--- Supplied data ---

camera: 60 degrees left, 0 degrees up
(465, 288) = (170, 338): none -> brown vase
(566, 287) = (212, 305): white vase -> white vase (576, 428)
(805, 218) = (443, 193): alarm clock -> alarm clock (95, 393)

---

**Task description:**
Take the listing above and set it down exactly.

**Your response:**
camera: 60 degrees left, 0 degrees up
(465, 288) = (170, 338): none -> brown vase
(566, 287) = (212, 305): white vase -> white vase (576, 428)
(805, 218) = (443, 193): alarm clock -> alarm clock (95, 393)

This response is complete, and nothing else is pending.